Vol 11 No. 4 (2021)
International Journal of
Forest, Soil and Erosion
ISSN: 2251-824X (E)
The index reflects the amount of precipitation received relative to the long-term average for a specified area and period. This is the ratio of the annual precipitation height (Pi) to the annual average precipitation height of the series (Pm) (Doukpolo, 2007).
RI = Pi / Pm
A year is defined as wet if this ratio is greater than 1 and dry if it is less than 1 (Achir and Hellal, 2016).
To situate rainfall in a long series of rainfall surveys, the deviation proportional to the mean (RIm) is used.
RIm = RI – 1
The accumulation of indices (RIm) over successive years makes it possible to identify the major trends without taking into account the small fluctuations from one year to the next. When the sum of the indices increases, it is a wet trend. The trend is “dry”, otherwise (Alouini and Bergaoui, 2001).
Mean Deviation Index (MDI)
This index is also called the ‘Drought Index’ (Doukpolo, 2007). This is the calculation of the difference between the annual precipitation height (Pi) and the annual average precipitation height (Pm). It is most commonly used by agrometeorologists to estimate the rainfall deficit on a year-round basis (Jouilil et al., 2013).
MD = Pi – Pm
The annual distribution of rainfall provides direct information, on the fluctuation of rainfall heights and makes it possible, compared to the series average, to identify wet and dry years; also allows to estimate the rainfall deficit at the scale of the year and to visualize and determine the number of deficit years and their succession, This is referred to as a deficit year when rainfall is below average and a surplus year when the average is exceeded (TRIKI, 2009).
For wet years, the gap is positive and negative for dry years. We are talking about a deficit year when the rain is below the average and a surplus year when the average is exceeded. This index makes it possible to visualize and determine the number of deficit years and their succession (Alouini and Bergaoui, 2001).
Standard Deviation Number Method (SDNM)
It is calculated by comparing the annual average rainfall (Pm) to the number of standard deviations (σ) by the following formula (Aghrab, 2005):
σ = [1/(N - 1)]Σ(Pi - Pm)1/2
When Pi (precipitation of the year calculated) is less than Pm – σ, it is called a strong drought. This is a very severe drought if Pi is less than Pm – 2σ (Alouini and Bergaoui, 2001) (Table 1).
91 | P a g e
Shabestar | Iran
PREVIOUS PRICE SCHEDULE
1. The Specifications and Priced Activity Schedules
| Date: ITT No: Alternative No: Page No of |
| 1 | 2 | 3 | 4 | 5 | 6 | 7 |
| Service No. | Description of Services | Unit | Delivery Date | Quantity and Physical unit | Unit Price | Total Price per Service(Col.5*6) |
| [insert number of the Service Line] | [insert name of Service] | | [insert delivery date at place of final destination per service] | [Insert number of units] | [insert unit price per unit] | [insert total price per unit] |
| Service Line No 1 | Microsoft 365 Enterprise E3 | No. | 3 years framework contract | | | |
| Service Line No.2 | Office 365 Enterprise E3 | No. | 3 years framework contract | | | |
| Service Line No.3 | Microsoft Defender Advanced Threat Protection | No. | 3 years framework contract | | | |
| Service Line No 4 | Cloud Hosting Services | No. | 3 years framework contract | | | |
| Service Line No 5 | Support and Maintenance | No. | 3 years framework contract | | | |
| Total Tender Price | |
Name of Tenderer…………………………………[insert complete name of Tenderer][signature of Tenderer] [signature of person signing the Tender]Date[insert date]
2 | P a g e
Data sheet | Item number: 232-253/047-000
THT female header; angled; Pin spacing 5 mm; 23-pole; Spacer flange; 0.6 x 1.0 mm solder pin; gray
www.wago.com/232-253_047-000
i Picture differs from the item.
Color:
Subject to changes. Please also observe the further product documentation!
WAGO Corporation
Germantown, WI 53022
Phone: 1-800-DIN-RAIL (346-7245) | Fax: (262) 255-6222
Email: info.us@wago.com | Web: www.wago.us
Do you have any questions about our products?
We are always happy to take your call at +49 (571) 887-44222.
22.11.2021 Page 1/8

- _What needs to be done_
Each line in the data that holds the string "annual" needs to be copied.

- _Task response_
The index reflects the amount of precipitation received relative to the long-term average for a specified area and period. This is the ratio of the annual precipitation height (Pi) to the annual average precipitation height of the series (Pm) (Doukpolo, 2007).
This index is also called the ‘Drought Index’ (Doukpolo, 2007). This is the calculation of the difference between the annual precipitation height (Pi) and the annual average precipitation height (Pm). It is most commonly used by agrometeorologists to estimate the rainfall deficit on a year-round basis (Jouilil et al., 2013).
The annual distribution of rainfall provides direct information, on the fluctuation of rainfall heights and makes it possible, compared to the series average, to identify wet and dry years; also allows to estimate the rainfall deficit at the scale of the year and to visualize and determine the number of deficit years and their succession, This is referred to as a deficit year when rainfall is below average and a surplus year when the average is exceeded (TRIKI, 2009).
It is calculated by comparing the annual average rainfall (Pm) to the number of standard deviations (σ) by the following formula (Aghrab, 2005):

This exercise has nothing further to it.